### Task item
Exactly the lines from the one containing "BTW: NL001538209B32 | KvK: 60789581" through the end of the data below are to be reproduced, and nothing besides them.

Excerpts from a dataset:
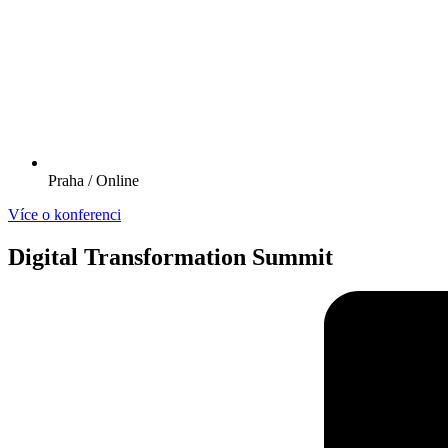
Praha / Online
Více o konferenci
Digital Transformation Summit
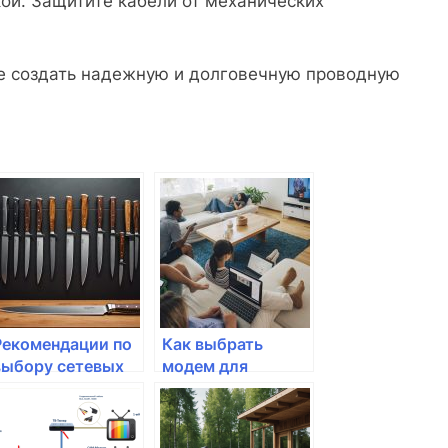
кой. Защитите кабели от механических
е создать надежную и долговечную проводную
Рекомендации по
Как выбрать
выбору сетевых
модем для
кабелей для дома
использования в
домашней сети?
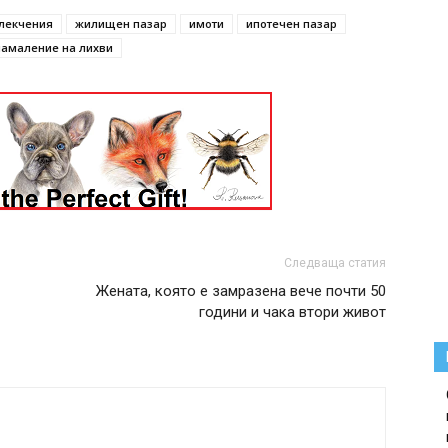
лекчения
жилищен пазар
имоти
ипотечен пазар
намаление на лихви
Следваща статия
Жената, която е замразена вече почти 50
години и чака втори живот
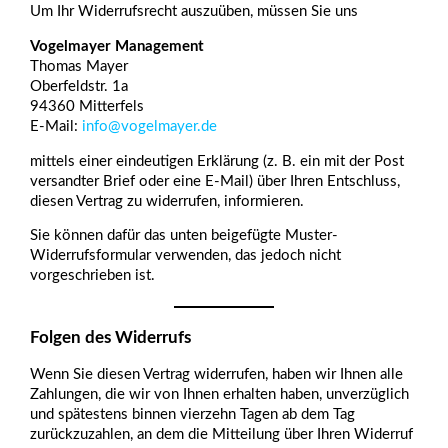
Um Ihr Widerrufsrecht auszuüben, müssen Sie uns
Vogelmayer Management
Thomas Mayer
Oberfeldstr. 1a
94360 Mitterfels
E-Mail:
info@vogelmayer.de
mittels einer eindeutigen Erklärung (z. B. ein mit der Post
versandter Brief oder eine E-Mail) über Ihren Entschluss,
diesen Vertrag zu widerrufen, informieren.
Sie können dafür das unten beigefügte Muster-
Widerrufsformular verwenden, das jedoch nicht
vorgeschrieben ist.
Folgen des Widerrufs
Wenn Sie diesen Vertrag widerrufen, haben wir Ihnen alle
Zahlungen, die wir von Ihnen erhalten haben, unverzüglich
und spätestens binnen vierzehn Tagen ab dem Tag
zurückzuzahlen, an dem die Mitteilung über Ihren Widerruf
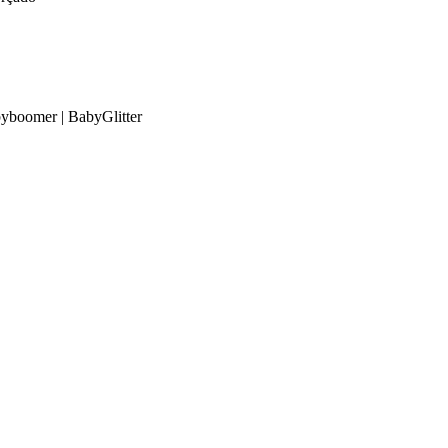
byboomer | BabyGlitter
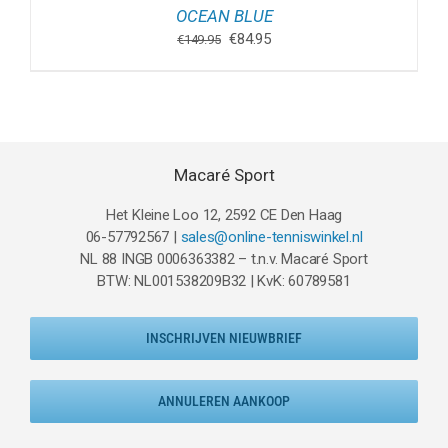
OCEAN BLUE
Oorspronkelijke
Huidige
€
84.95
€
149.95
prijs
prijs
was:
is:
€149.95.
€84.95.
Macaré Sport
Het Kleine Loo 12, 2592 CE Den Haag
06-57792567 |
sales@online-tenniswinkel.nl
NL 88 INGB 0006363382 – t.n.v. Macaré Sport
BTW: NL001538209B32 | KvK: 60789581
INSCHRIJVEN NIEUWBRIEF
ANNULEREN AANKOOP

### Your solution
BTW: NL001538209B32 | KvK: 60789581
INSCHRIJVEN NIEUWBRIEF
ANNULEREN AANKOOP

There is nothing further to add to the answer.